WHAT THIS TASK INVOLVES
Check each line of the records for "Page"; collect those that have it.

GIVEN DATA
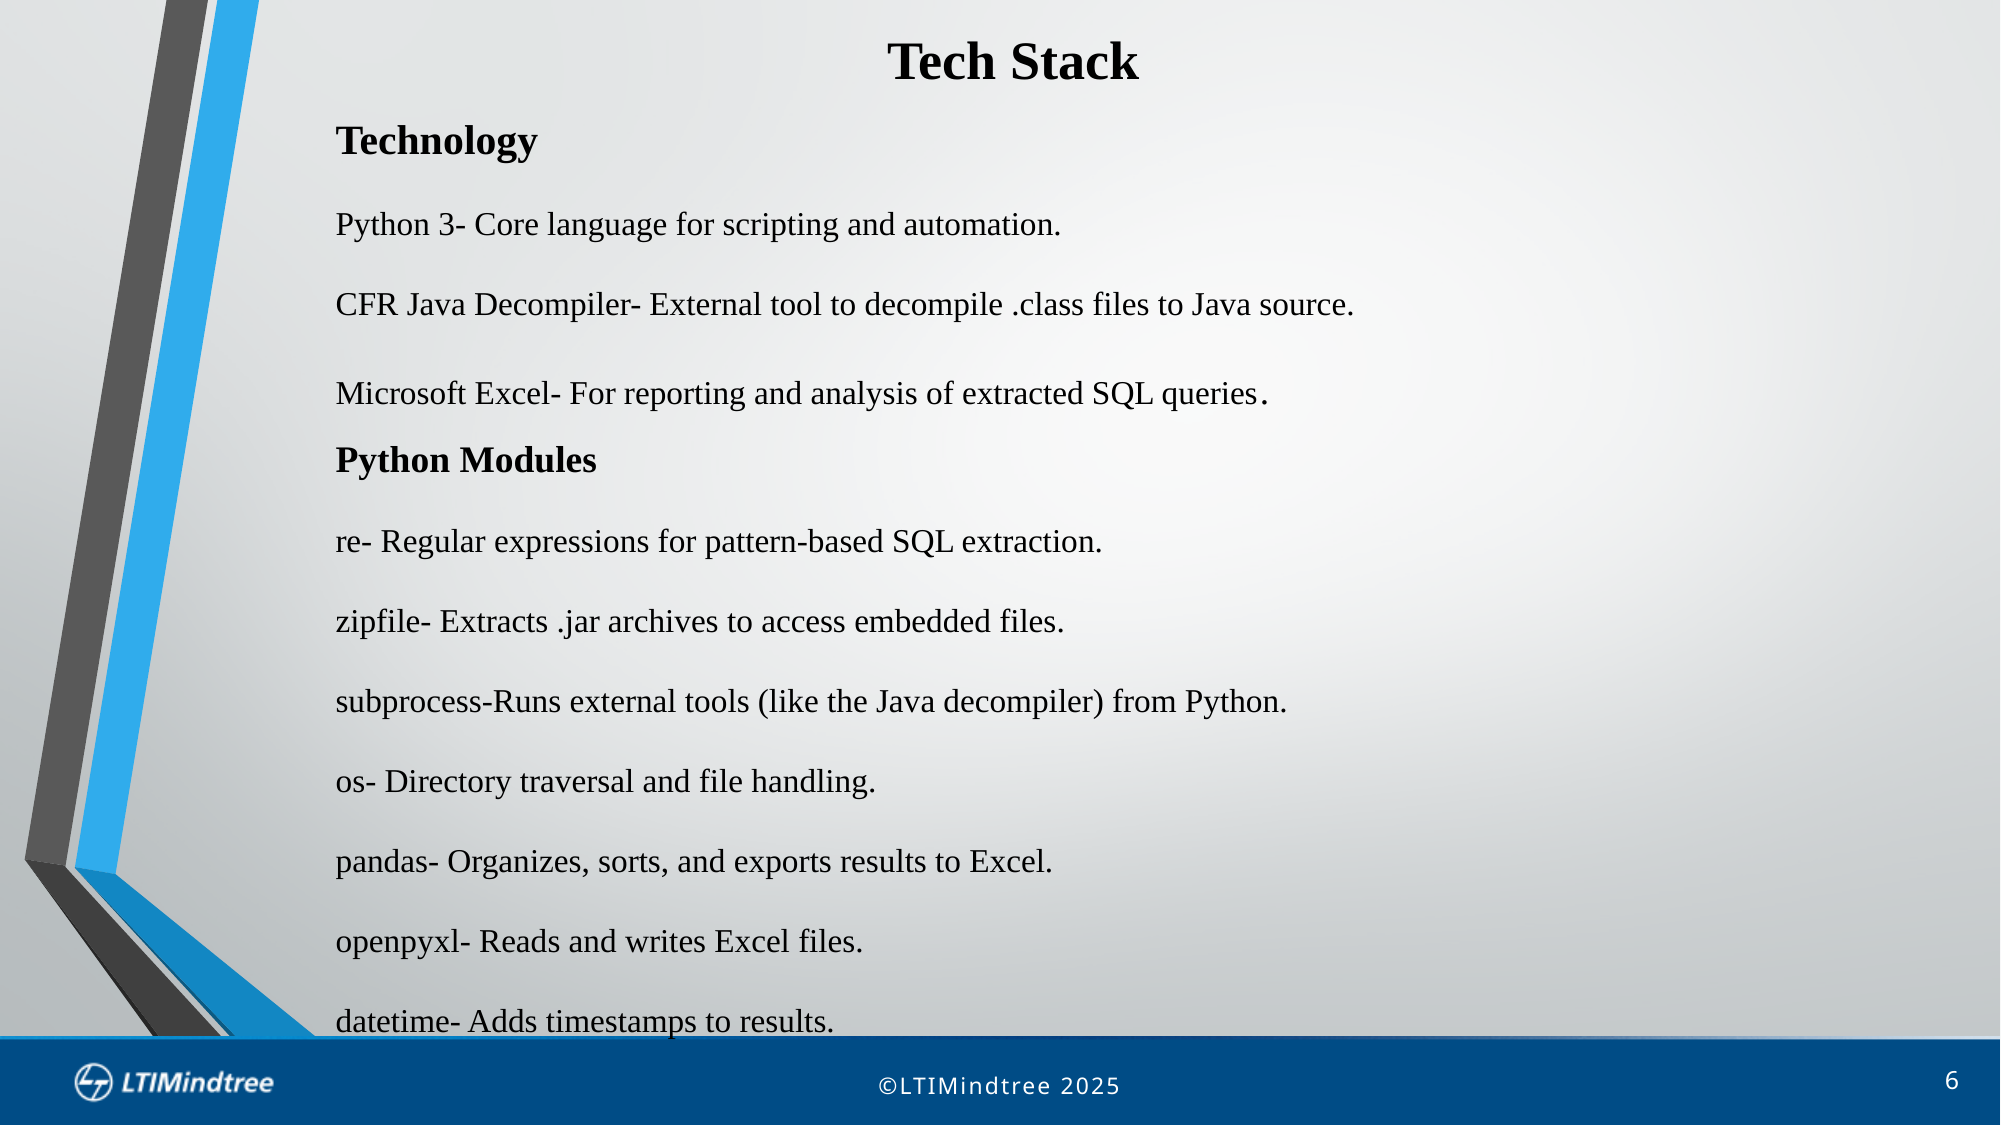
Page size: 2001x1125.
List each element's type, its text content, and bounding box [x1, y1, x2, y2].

text_box Tech Stack [382, 17, 1646, 80]
text_box Technology Python 3- Core language for scripting and automation. CFR Java Decompiler- External tool to decompile .class files to Java source. Microsoft Excel- For reporting and analysis of extracted SQL queries. Python Modules re- Regular expressions for pattern-based SQL extraction. zipfile- Extracts .jar archives to access embedded files. subprocess-Runs external tools (like the Java decompiler) from Python. os- Directory traversal and file handling. pandas- Organizes, sorts, and exports results to Excel. openpyxl- Reads and writes Excel files. datetime- Adds timestamps to results. [320, 80, 1679, 1046]
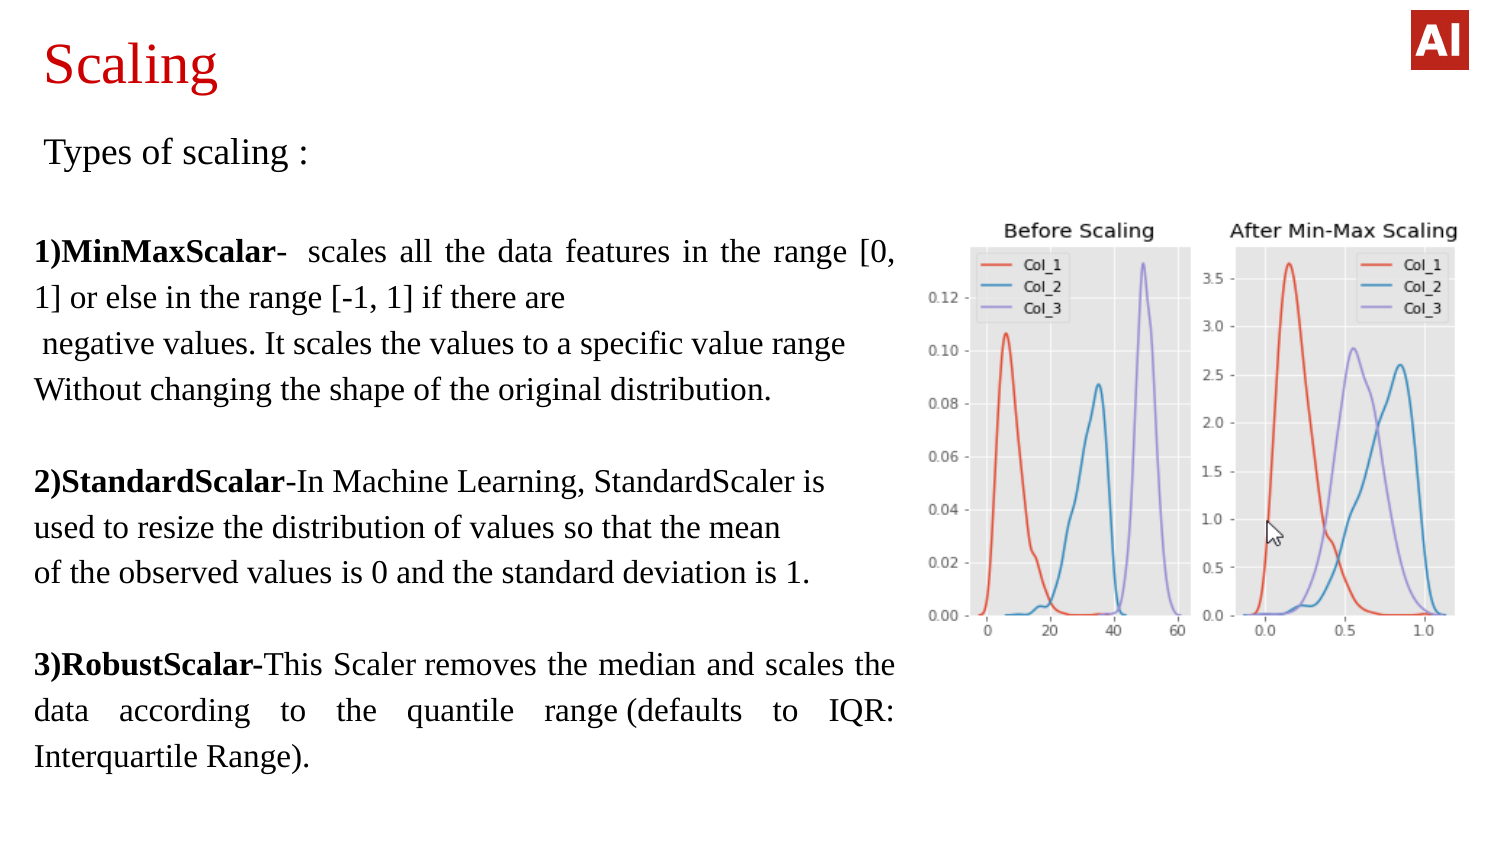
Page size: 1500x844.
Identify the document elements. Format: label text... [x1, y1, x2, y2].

picture [911, 216, 1500, 655]
title Scaling [28, 10, 1206, 105]
picture [1411, 10, 1469, 70]
list Types of scaling : 1)MinMaxScalar- scales all the data features in the range [0, 1] or else in the range [-1, 1] if there are negative values. It scales the values to a specific value range Without changing the shape of the original distribution. 2)StandardScalar-In Machine Learning, StandardScaler is used to resize the distribution of values ​​so that the mean of the observed values ​​is 0 and the standard deviation is 1. 3)RobustScalar-This Scaler removes the median and scales the data according to the quantile range (defaults to IQR: Interquartile Range). [0, 105, 912, 844]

WORKED SOLUTION
Page size: 2001x1125.
Page size: 1500x844.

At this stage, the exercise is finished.